Several limitations should be acknowledged in this study. First, the retrospective design introduced potential biases, including selection and information bias. However, efforts were made to minimize the impact of these biases on survival analysis through PSM. Second, while the study focused on the relationship between LODDS and CSS, detailed treatment regimens and response data were not available. The absence of information on adjuvant chemotherapy regimens, RT, and treatment response limited the ability to fully assess how LODDS interacted with these treatment modalities, potentially underestimating its role in guiding treatment decisions. Third, molecular and genetic data, such as BRCA1/2 mutation status, were not included in the SEER database and, therefore, were not incorporated into this study.

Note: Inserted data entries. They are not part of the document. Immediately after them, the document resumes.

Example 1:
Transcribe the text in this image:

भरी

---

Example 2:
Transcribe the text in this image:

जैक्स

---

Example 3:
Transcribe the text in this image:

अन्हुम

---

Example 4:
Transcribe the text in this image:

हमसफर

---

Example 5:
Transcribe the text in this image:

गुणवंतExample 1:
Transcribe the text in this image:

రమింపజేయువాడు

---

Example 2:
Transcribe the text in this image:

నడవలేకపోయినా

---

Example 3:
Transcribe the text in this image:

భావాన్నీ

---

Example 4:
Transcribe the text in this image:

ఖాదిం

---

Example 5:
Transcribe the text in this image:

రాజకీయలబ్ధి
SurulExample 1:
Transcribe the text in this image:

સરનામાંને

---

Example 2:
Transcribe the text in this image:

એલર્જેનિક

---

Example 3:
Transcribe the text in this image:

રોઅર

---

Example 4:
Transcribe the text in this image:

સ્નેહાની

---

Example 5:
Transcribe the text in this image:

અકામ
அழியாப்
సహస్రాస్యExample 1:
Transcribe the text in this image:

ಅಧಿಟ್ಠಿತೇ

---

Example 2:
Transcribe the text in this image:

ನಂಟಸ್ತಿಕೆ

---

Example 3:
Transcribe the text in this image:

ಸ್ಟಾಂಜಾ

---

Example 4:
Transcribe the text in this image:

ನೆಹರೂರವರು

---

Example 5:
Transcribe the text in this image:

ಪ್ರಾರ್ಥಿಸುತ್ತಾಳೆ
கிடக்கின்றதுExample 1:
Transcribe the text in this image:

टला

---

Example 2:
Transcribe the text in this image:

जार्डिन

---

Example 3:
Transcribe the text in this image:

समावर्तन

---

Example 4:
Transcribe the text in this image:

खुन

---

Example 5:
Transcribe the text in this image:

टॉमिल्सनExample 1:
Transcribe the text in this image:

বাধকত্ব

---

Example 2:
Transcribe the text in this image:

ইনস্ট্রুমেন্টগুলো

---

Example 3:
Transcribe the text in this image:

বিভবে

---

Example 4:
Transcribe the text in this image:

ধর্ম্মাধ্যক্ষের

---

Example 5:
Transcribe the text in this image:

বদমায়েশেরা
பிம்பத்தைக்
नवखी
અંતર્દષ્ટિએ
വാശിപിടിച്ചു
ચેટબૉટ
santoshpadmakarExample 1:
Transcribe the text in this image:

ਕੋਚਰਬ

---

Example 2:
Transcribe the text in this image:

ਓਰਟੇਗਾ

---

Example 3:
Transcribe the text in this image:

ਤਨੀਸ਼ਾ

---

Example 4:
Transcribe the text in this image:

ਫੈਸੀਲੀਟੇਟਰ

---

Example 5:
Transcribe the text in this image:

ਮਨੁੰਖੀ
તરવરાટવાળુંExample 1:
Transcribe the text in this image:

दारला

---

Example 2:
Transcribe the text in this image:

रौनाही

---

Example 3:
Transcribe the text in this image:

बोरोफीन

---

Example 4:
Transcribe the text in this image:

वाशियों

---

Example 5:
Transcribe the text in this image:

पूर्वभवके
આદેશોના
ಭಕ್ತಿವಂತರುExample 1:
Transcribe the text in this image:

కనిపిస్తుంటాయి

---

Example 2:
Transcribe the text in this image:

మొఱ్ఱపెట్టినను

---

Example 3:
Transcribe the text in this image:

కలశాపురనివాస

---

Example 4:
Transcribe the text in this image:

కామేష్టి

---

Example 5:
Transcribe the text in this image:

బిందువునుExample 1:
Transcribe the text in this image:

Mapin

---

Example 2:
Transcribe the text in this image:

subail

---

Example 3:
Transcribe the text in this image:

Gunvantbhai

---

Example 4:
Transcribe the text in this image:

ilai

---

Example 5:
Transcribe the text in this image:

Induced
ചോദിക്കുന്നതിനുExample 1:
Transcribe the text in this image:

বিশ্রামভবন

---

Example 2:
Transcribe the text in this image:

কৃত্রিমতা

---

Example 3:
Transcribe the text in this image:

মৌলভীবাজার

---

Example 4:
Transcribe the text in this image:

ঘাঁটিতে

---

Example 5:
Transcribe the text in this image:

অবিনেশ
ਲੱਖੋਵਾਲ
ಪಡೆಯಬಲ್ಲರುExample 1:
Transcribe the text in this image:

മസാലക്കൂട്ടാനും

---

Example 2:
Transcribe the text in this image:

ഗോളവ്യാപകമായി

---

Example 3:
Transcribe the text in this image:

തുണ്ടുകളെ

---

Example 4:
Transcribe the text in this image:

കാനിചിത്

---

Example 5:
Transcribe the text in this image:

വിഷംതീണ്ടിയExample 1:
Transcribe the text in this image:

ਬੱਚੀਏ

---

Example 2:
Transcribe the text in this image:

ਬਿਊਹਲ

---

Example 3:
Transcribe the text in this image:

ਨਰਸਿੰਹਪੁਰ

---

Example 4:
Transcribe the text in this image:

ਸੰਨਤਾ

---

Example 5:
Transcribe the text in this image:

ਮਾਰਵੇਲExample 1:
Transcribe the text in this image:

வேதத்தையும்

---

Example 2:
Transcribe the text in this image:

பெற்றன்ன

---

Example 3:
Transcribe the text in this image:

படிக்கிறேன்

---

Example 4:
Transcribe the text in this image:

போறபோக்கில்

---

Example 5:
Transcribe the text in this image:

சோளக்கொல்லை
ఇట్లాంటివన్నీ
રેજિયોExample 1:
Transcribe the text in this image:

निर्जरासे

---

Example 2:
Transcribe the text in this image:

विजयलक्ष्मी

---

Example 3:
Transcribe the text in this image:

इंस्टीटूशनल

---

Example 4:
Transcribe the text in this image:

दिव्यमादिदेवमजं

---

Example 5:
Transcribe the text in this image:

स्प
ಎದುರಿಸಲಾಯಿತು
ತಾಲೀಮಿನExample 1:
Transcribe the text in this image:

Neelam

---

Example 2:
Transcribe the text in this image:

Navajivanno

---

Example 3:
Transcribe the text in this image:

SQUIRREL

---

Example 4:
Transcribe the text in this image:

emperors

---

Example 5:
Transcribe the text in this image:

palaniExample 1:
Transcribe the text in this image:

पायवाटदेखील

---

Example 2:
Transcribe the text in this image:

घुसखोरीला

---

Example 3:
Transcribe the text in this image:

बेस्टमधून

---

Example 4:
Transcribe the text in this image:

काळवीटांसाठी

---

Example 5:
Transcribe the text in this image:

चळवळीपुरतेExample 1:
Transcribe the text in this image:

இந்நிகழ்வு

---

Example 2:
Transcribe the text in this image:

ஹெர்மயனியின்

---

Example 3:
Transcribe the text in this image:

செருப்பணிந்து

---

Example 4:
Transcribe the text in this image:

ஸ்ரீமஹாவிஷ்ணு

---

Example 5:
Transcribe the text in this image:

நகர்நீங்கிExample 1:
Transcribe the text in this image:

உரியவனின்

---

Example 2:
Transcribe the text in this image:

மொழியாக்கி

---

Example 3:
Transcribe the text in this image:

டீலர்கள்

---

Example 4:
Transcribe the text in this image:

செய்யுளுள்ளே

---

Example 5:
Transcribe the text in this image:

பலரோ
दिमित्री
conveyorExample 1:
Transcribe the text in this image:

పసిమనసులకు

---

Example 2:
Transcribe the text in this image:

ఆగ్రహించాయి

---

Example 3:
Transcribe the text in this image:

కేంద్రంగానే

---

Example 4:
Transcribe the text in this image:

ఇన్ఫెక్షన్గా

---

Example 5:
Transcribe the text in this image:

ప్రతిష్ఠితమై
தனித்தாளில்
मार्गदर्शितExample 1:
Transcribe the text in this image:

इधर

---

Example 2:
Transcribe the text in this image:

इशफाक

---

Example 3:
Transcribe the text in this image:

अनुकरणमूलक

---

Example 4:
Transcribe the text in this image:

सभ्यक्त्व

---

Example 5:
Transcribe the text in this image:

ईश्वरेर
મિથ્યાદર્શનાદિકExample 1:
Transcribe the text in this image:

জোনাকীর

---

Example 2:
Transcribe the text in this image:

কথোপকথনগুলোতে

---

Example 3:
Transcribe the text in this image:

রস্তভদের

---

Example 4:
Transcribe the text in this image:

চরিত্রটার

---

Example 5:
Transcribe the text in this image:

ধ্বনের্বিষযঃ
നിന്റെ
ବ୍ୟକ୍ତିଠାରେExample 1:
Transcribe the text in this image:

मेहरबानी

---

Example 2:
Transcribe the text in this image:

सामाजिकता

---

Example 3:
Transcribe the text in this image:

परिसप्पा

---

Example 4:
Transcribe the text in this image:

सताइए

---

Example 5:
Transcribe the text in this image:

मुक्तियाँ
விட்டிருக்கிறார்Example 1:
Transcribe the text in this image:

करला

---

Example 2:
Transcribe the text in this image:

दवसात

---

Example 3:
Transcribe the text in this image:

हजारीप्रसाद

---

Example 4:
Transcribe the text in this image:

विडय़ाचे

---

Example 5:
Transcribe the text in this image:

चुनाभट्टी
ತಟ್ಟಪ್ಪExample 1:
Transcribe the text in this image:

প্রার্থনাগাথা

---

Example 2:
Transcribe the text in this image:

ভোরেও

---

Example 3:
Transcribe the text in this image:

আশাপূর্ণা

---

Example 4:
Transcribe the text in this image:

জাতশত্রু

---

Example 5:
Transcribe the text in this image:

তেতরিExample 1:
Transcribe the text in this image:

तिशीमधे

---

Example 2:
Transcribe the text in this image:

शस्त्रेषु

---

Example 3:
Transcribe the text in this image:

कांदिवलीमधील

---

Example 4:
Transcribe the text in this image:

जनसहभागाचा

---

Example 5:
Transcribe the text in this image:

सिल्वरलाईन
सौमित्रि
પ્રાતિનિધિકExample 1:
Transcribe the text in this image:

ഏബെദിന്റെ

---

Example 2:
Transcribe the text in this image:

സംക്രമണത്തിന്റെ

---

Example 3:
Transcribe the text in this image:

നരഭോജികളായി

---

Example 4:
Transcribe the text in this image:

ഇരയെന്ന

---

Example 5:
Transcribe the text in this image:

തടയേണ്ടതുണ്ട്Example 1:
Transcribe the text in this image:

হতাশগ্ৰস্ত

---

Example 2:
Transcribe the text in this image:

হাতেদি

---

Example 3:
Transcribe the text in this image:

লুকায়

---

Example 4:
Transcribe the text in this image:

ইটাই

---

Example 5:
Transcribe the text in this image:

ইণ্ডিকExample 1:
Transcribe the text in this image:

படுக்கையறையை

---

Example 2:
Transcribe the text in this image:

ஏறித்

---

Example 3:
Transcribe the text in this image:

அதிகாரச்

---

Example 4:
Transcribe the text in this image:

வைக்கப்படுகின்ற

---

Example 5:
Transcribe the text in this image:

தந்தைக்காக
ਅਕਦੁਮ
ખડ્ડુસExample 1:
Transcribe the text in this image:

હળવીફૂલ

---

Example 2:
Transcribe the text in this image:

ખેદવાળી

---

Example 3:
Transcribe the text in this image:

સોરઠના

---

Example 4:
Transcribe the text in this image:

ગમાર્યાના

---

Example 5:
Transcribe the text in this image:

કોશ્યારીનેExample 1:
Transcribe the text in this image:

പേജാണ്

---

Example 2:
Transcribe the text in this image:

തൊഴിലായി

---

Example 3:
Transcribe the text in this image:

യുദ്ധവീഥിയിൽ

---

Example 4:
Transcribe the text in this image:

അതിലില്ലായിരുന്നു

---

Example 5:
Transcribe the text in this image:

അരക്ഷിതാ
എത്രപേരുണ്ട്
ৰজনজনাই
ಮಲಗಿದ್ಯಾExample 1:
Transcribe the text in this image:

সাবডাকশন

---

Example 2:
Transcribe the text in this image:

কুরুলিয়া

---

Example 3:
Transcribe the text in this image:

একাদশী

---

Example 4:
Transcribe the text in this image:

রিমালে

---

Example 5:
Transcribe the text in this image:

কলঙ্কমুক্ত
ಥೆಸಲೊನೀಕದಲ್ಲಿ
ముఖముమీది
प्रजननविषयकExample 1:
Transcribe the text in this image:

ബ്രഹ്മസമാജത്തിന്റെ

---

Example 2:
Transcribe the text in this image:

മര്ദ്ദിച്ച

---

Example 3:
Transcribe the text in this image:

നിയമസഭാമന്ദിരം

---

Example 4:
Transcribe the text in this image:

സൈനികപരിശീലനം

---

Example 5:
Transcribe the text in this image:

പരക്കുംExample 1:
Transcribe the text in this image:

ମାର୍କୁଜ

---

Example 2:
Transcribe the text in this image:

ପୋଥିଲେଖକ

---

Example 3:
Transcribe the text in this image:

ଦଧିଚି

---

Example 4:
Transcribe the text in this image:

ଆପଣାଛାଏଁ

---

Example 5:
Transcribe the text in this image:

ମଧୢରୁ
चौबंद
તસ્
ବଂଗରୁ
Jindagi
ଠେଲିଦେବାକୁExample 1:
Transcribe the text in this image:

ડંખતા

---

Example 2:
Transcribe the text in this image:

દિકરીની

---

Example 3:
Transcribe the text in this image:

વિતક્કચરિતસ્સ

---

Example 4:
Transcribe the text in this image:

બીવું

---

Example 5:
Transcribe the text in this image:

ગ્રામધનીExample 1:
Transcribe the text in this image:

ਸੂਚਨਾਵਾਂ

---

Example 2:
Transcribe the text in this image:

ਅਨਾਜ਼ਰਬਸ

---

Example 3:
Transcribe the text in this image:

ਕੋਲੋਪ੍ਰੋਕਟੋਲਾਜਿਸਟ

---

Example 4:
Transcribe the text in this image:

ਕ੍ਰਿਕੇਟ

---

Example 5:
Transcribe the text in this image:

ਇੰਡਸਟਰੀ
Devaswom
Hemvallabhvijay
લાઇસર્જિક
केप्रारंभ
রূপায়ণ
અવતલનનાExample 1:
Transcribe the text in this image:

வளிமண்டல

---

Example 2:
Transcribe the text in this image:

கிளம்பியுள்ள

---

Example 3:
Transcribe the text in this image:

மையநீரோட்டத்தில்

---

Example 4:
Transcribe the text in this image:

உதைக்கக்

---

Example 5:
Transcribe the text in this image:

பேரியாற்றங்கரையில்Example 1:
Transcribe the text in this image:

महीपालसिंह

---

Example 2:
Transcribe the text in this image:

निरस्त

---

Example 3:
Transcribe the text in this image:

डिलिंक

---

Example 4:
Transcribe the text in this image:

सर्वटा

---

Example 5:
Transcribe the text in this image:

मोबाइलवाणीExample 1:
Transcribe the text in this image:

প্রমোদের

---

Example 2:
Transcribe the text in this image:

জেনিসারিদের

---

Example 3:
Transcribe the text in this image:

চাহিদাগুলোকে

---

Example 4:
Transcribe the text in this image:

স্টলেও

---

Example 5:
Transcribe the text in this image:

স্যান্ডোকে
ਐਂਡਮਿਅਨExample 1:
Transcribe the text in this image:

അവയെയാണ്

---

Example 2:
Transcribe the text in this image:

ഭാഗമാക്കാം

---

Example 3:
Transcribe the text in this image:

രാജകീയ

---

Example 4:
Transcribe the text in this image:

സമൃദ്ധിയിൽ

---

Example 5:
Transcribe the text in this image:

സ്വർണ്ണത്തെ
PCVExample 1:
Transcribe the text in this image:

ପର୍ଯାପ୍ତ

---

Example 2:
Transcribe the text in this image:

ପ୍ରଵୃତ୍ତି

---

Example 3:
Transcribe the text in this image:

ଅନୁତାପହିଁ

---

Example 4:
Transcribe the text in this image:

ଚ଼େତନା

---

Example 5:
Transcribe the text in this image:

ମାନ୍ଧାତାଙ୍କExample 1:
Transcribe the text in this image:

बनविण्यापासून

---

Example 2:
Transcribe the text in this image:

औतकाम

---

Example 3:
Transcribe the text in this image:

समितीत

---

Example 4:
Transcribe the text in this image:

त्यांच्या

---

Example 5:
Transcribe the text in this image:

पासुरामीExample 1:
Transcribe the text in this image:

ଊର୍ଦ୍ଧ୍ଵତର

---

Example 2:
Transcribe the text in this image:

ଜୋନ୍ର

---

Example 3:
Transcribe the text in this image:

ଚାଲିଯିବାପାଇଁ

This represents a notable limitation, as BRCA1/2 mutations are relatively common in TNBC and significantly influence tumor biology, treatment responses, and survival outcomes. The lack of such molecular information may have hindered the comprehensive evaluation of LODDS’s prognostic performance across genetically distinct TNBC subgroups. Future studies integrating molecular features with lymph node metrics like LODDS are warranted to enable more precise risk stratification and treatment optimization. Fourth, detailed information on RT parameters, including dose, laterality, specific target fields (e.g., whole breast, chest wall, or regional nodal irradiation), and treatment completion, was not available in the SEER database. These unmeasured variables could differ significantly between patients undergoing BCS and mastectomy, potentially confounding the observed survival outcomes related to RT.

Conclusion

In conclusion, LODDS emerges as a robust prognostic marker for predicting survival outcomes in patients with resectable nonmetastatic TNBC. Integrating LODDS into clinical practice can guide surgical decision-making, favoring BCS over mastectomy in high-risk patients, and optimize postoperative management through personalized treatment strategies. These results have significant clinical implications, offering a practical approach to risk stratification and treatment optimization in TNBC.